In the old, pre-reform banking business model, banks made steady, predictable profits from the "spread" - the difference between the interest rate at which they loaned money and the rate at which they borrowed money from depositors or other sources.

The old model was summarized as the 3-6-3 rule: "Borrow at 3 percent, lend at 6 percent, and be on the golf course by 3 pm."

In 1985, the US removed "Regulation Q" which had prohibited banks from paying interest on deposits. This seemed like a great idea since it meant that depositors are better rewarded for their savings as banks compete.

But it thoroughly changed the old safe and secure banking business model by eliminating the spread. So, the banking system embarked on a decades-long search for alternative sources of profits, which increased systemic risks massively.

Immediately after the repeal of Regulation Q, "Savings and Loans", a kind of US bank designed to facilitate house purchases, started investing in risky shopping centers and other commercial property. A large number of them failed in the late 1980s, requiring a government bailout that cost 2 percent of GDP.

Clearly aware of the systemic risks created by the US abolition of Regulation Q, Yi Gang, governor of the PBOC, told Caixin Media in a recent interview: "Unlike benchmark lending interest rates, benchmark deposit rates will remain in place for a relatively long time, to avoid banks setting high rates in a fierce competition for deposits."

Despite the risks, both the US and the UK continued further financial reforms throughout the 1990s. In 1994, the US allowed interstate banking. In 1999, the Gramm-Leach-Bliley Act allowed investment banks to merge with commercial banks, thereby allowing government-insured banks to invest in a wide range of riskier assets.

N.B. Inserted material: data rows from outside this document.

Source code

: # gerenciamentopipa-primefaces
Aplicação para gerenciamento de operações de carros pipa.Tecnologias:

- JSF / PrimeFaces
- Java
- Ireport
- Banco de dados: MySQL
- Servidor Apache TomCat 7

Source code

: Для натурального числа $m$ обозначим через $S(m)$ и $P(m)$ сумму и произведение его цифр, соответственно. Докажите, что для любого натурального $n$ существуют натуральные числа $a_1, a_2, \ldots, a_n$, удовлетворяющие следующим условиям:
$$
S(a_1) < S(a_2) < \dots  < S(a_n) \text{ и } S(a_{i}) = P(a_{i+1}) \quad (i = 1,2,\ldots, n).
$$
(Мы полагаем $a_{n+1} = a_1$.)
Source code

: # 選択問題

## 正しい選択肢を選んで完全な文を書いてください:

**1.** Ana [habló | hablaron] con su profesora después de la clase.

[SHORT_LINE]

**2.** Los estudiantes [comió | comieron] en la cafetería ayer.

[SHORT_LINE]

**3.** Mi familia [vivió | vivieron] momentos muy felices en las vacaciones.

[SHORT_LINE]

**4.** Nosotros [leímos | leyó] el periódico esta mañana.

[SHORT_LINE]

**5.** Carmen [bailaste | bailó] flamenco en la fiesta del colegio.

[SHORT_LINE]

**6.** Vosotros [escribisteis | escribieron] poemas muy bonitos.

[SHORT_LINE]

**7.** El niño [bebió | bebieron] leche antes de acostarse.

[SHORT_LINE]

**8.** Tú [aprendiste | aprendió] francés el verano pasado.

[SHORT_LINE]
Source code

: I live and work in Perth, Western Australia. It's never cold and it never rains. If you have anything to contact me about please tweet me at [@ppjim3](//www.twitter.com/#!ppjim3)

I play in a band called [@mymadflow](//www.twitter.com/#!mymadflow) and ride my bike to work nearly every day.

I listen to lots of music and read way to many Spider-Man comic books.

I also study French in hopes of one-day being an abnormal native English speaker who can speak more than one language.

Also, the then "Big Five" investment banks - Goldman Sachs, Morgan Stanley, Merrill Lynch, Bear-Stearns, and Lehmann Brothers - became corporations, in which stockholders are not personally liable. Until that point, they were all partnerships in which every partner risked all their personal wealth if the company had losses. Obviously, corporations take bigger risks than partnerships.

The argument for these marketization reforms was that they would increase efficiency throughout the economy. And, they certainly made it easier for people to get housing loans or to carry out transactions, but they had a host of unintended and unanticipated negative consequences.